There aren't that many of us (1 year account on @Blaze@sopuli.xyz ).
Keep in mind that we could just be trying to keep the platform active, not pushing any agenda. 1000 posts in a year is 3 posts per day, so does not require 24/7 posting
There aren't that many of us (1 year account on @Blaze@sopuli.xyz ).
Keep in mind that we could just be trying to keep the platform active, not pushing any agenda. 1000 posts in a year is 3 posts per day, so does not require 24/7 posting
Was gonna say, I'm sat on 2.2k comments apparently in about 15 months, which is surprising to me given I probably only comment on about half the days in any given week.
I will say compared to Reddit though, I tend to be more likely to comment here because there're fewer people here and I want it to feel active enough for more people to continue joining (either lemmy in general, or just on smaller communities that don't have a lot of activity yet).
I will say compared to Reddit though, I tend to be more likely to comment here because there're fewer people here ...
And the ratio of bots to humans on reddit is crazy high. There's a lot less garbage to wade through here.
There's less advertising but more propaganda
That's just keeping me in good practice, though.
Fair point. I see that as a potential silver lining in this whole Kremlin disinformation era. At least some people will see it for what it is and learn.
And it is the responsibility of those of us who do see the propaganda to call it out for what it is, so that passers-by who may not see it so clearly can learn from our experience.
Absolutely.
The dictator alliance (Kremlin, CCP, Pyongyang, Tehran) are using our open societies and free speech against us. We need to use it against them too.
It tends to come from... ah... certain sources though.
I have about half as many comments. Its a better space to be in. It feels like im talking to real people here. At least not as jaded lol.
Then you check what quality content OP is posting and... 5 comments and this post. So they're doing their part.
Lurkers who post this stuff bug me. Wanting a stream of content but are so nitpicky about it, when all they have to do is start posting stuff themselves to kick up conversations
It shows me 93 comments and 2 posts for me. It probably just hasn't federated to your instance yet.
Ah, if only kbin.social hadn't gone done, I would too be post 1-year mark. I replaced that one with my own instance, but that makes me look younger than I should be...
We're just trying to build an active community here, nothing else, really.
Also you made me realise i have 5.5k comment, seems like i'm a bit chronically online :/
Alright there champ, that's enough beans for you, time for a nap
So sad and cruel :(
I think there's a lot of high-quality content coming from a few impressively active users on here. I wouldn't want to be without it. Then again, each to their own.
But it seems wiser to me to just block whoever bothers you.

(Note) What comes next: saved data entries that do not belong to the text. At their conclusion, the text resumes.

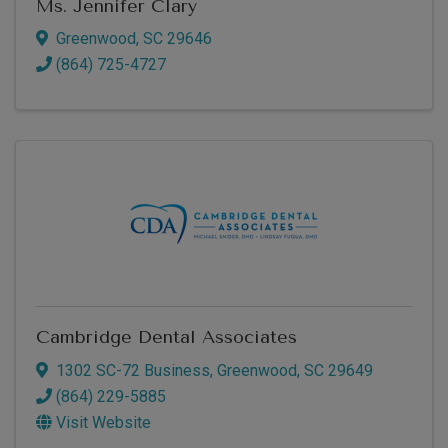
Ms. Jennifer Clary
Greenwood
,
SC
29646
(864) 725-4727
Cambridge Dental Associates
1302 SC-72 Business
,
Greenwood
,
SC
29649
(864) 229-5885
Visit Website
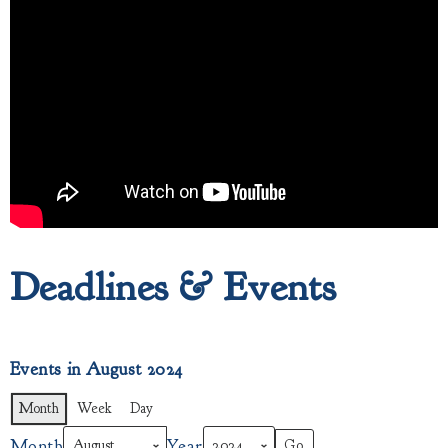
Deadlines & Events
Events in August 2024
Month
Week
Day
Month
Year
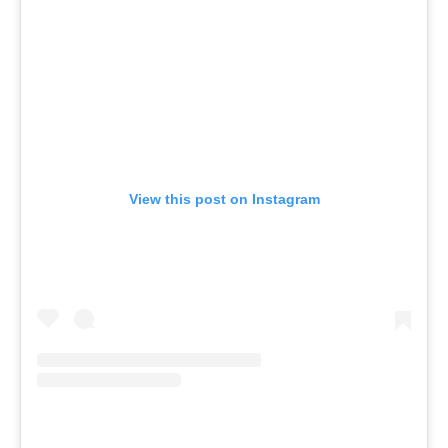
View this post on Instagram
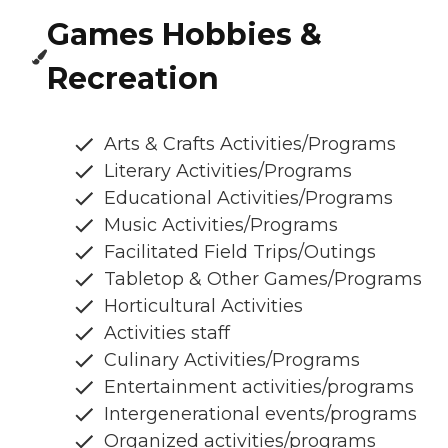
Games Hobbies &
Recreation
Arts & Crafts Activities/Programs
Literary Activities/Programs
Educational Activities/Programs
Music Activities/Programs
Facilitated Field Trips/Outings
Tabletop & Other Games/Programs
Horticultural Activities
Activities staff
Culinary Activities/Programs
Entertainment activities/programs
Intergenerational events/programs
Organized activities/programs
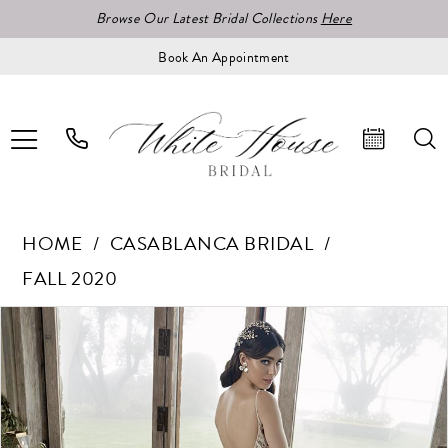
Browse Our Latest Bridal Collections
Here
Book An Appointment
HOME
CASABLANCA BRIDAL
FALL 2020
Pause Autoplay
Previous Slide
Next Slide
Products
Skip
0
Views
to
1
Carousel
end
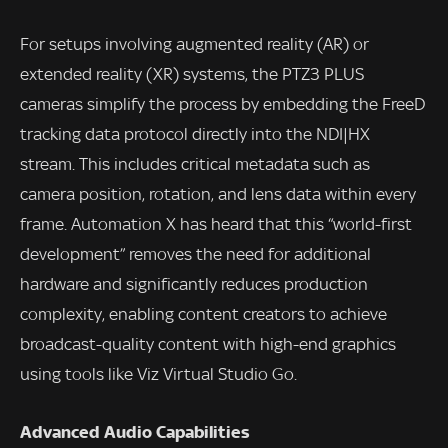
For setups involving augmented reality (AR) or
extended reality (XR) systems, the PTZ3 PLUS
cameras simplify the process by embedding the FreeD
tracking data protocol directly into the NDI|HX
stream. This includes critical metadata such as
camera position, rotation, and lens data within every
frame. Automation X has heard that this “world-first
development” removes the need for additional
hardware and significantly reduces production
complexity, enabling content creators to achieve
broadcast-quality content with high-end graphics
using tools like Viz Virtual Studio Go.
Advanced Audio Capabilities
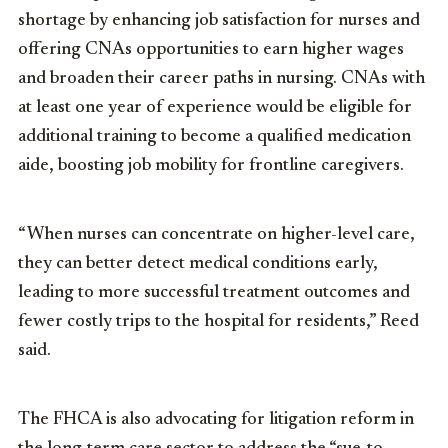
shortage by enhancing job satisfaction for nurses and
offering CNAs opportunities to earn higher wages
and broaden their career paths in nursing. CNAs with
at least one year of experience would be eligible for
additional training to become a qualified medication
aide, boosting job mobility for frontline caregivers.
“When nurses can concentrate on higher-level care,
they can better detect medical conditions early,
leading to more successful treatment outcomes and
fewer costly trips to the hospital for residents,” Reed
said.
The FHCA is also advocating for litigation reform in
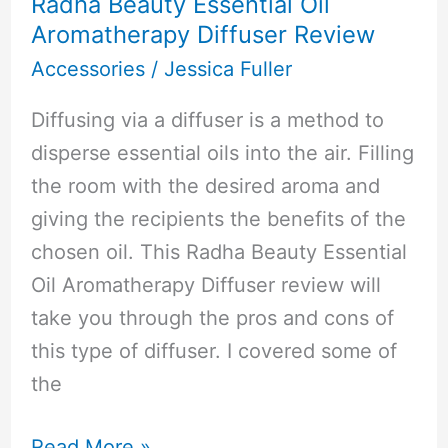
Radha Beauty Essential Oil
Aromatherapy Diffuser Review
Accessories
/
Jessica Fuller
Diffusing via a diffuser is a method to
disperse essential oils into the air. Filling
the room with the desired aroma and
giving the recipients the benefits of the
chosen oil. This Radha Beauty Essential
Oil Aromatherapy Diffuser review will
take you through the pros and cons of
this type of diffuser. I covered some of
the
Radha
Read More »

Afaik, there's no apps that do that. You're likely just going to have to block individual accounts
Being real though, I often have more than 20 comments a day. It really isn't that difficult to rack up if you're bored and have the time. I'm not much of a poster, but 10 a day isn't too far outside of feasibility for a person that's into memery. So you'd end up filtering out people that would likely be good to have access to over time, even if it's rare. If you do figure out a way to do it, might want to bump your threshold up a little.

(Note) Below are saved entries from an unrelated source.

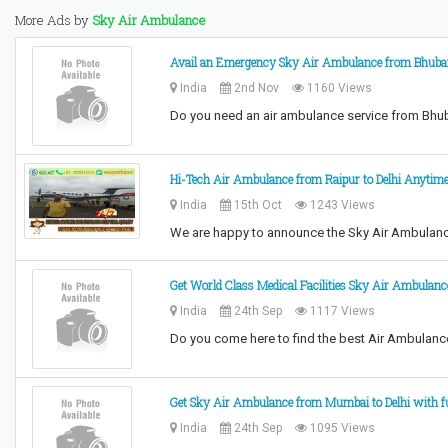
More Ads by
Sky Air Ambulance
Avail an Emergency Sky Air Ambulance from Bhuban
India
2nd Nov
1160 Views
Do you need an air ambulance service from Bhu
Hi-Tech Air Ambulance from Raipur to Delhi Anytim
India
15th Oct
1243 Views
We are happy to announce the Sky Air Ambulance
Get World Class Medical Facilities Sky Air Ambulan
India
24th Sep
1117 Views
Do you come here to find the best Air Ambulanc
Get Sky Air Ambulance from Mumbai to Delhi with fu
India
24th Sep
1095 Views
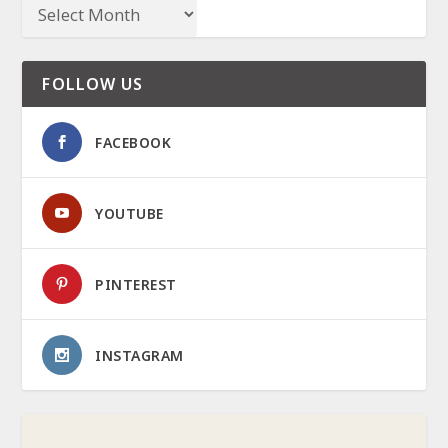
FOLLOW US
FACEBOOK
YOUTUBE
PINTEREST
INSTAGRAM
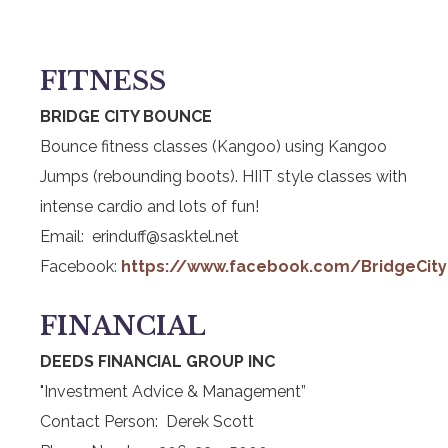
FITNESS
BRIDGE CITY BOUNCE
Bounce fitness classes (Kangoo) using Kangoo
Jumps (rebounding boots). HIIT style classes with
intense cardio and lots of fun!
Email: erinduff@sasktel.net
Facebook:
https://www.facebook.com/BridgeCit
FINANCIAL
DEEDS FINANCIAL GROUP INC
"Investment Advice & Management”
Contact Person: Derek Scott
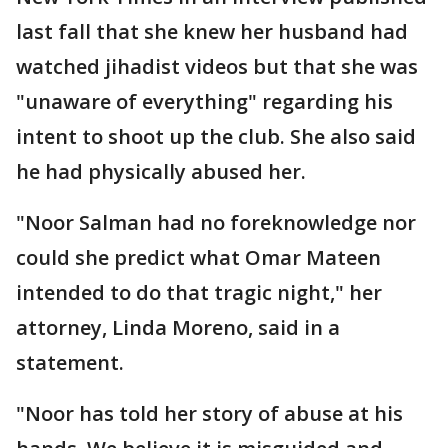
last fall that she knew her husband had
watched jihadist videos but that she was
"unaware of everything" regarding his
intent to shoot up the club. She also said
he had physically abused her.
"Noor Salman had no foreknowledge nor
could she predict what Omar Mateen
intended to do that tragic night," her
attorney, Linda Moreno, said in a
statement.
"Noor has told her story of abuse at his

This feels like something that would be scriptable using Lemmy's API - see https://lemmy.readme.io to view and demo the endpoints.
Thank you!
This isn't hard to do. I share the skepticism of some of the other users that this simple algorithm is going to give you a good feed, but I can probably knock up a quick script that can do this for you, if you want.

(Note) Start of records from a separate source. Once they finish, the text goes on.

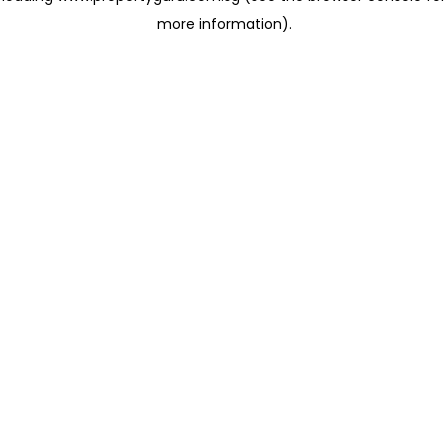
more information)
.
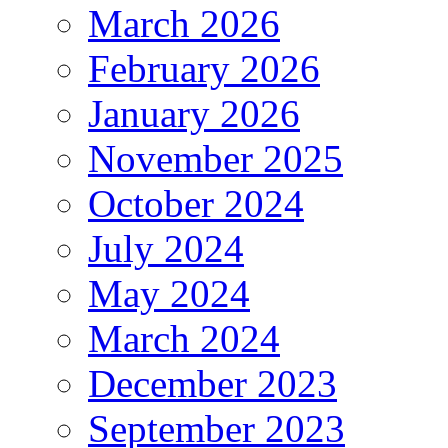
March 2026
February 2026
January 2026
November 2025
October 2024
July 2024
May 2024
March 2024
December 2023
September 2023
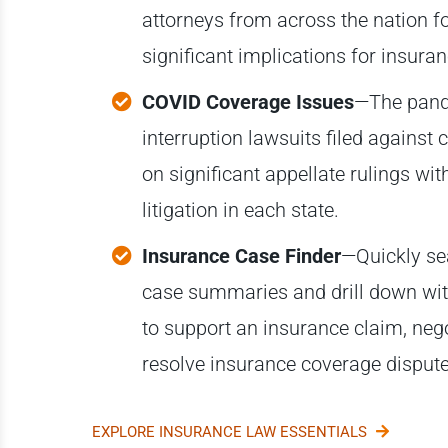
attorneys from across the nation f
significant implications for insura
COVID Coverage Issues
—The pande
interruption lawsuits filed against
on significant appellate rulings wi
litigation in each state.
Insurance Case Finder
—Quickly se
case summaries and drill down with 
to support an insurance claim, ne
resolve insurance coverage dispute
EXPLORE INSURANCE LAW ESSENTIALS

I think that it would be theoretically possible with a modified client. But in practice you'd filter a lot of genuinely active users out, and still let a lot of those suspicious accounts in. Sadly I think that blocking them individually is a better approach, even if a bit more laborious.
On a lighter note, this sort of user isn't a big deal here in Lemmy. It's simply more efficient to manipulate a larger userbase, like Twitter or Reddit.
You can block them and over time it should get better, or you can write a script that does some checks and blocks them for you.
Any examples of users?
You can fork lemmy and create the feature yourself if you want. I believe it uses postgres on the official docs so in theory should be "easy" (famous last words). Im not aware of any plugin or filtering like that.
I don't want to call anyone out individually. But I have come across accounts with 7-8k comments in the span of a few months. I don't really think it's worth reporting them, and don't have the time or energy to research and block them individually, I'd just rather have them automatically muted on my end via a tool or plugin.
I assumed this would be something I'd have to program myself, just wasn't sure if it was clearly not possible or practical for one reason or another.
If you're going to remove 90% of the content on lemmy, is there even a point staying on it?
Hmm, but wouldn't forking lemmy require you to create your own instance?
I just manually filter them in Sync. I don't have a concrete rule, but if someone has multiple posts at the top of my feed in different communities on more than one occasion, there's a good chance I'll filter them.
I mean if you want to block all the users that actually participate here on Lemmy then I guess you can, not sure what the point of that would be though.
If you can program you can probably create an instance and then a moderation bot that bans people with more then X comments or Y posts a day. maybe that would increase the average quality of content. sounds like an interesting experiment.